Tuesday, October 6, 2009
monkeys, accordions, "traditional"
Beau Jocque & the Zydeco Hi-Rollers - Check it Out, Lock it In, Crank it Up! (listen) Yes! Among a spate of lyricists restricted to telling you how zydeco they are, Beau Jocque is a mad poet. He runs Junior Wells' blues classic "She Wants to Sell My Monkey" (written by Hudson Whitaker) through the zydeco Cuisinart, peppers it with screams and grunts until you can picture Beau shaking his head "She wants to sell my monkey" obliviously in front of a trailer in which said monkey has gone insane and is destroying the place. Witness the transformative power of crazy men with accordions.
Chris Ardoin & Double Clutchin' - Gon' Be Jus Fine (listen) Baton Rougean Chris Ardoin is not possessed of Beau Jocques' rabid frenzy of Beau Jocque; his take on this record is closer to traditional Cajun music.
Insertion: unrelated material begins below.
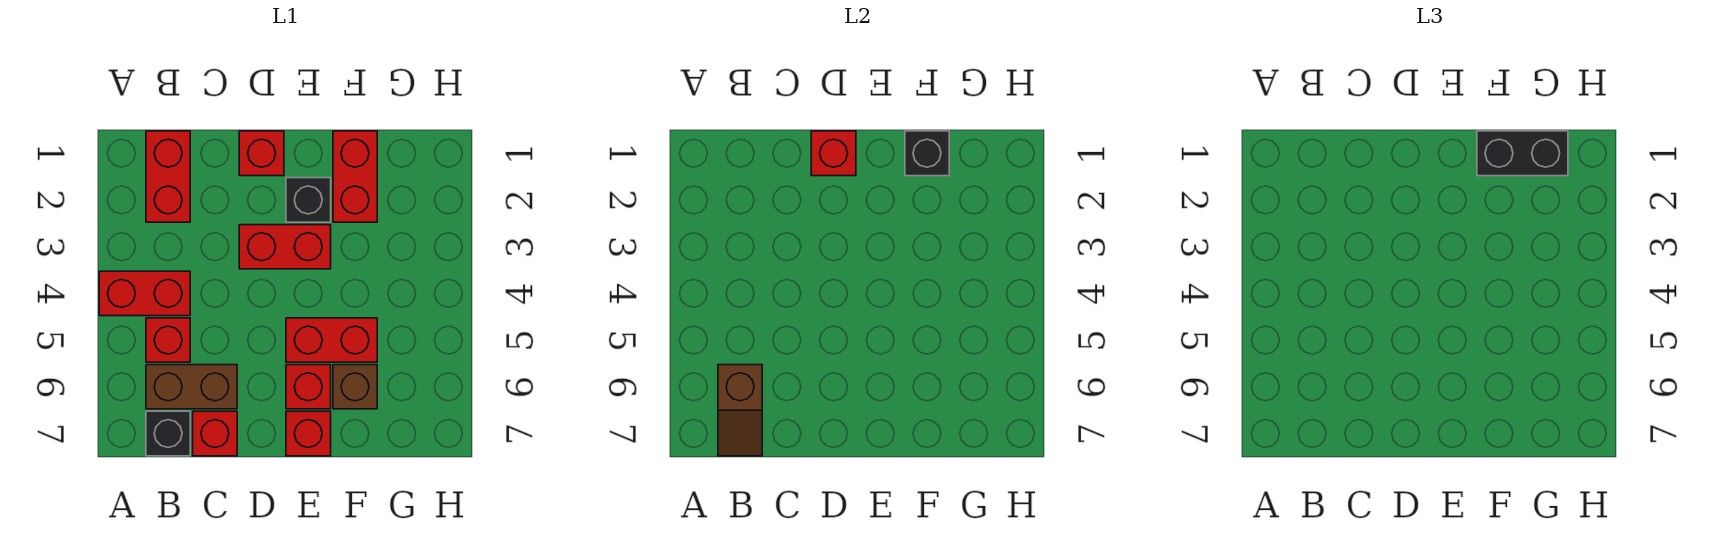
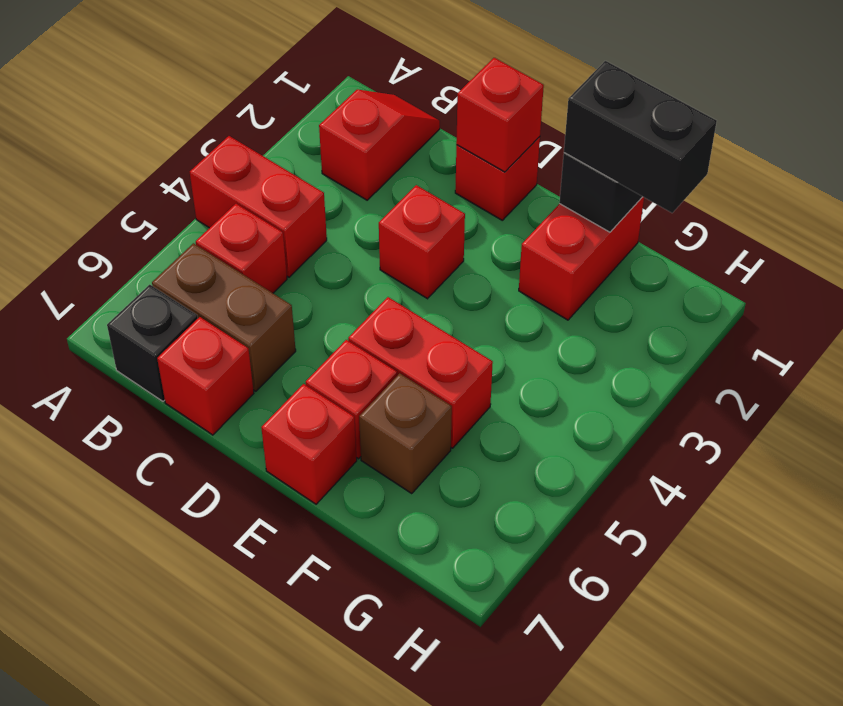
red 1x2 brick [146,131,190,222] -> red 1x2 slope [319,90,440,200]
brown 1x2 slope [718,365,762,456] -> none
red 1x2 brick [239,225,331,269] -> red 1x1 brick [379,185,465,299]
black 1x1 brick [286,178,331,222] -> none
One of the interesting things in all this research is the different meanings of the word "traditional" - the general meaning seems to be the "traditional" music/dancing/carrying on we do here is better than what they (differentiated by race, community, church, language, parish lines, etc...) do over there, communal stylistic rivalries resembling those among high school football teams in the same district.
Ardoin is smart though; standing on tradition with one foot and stepping out with the other. Check out the iconographically hip-hop tableau on the cover of his V.I.P. album.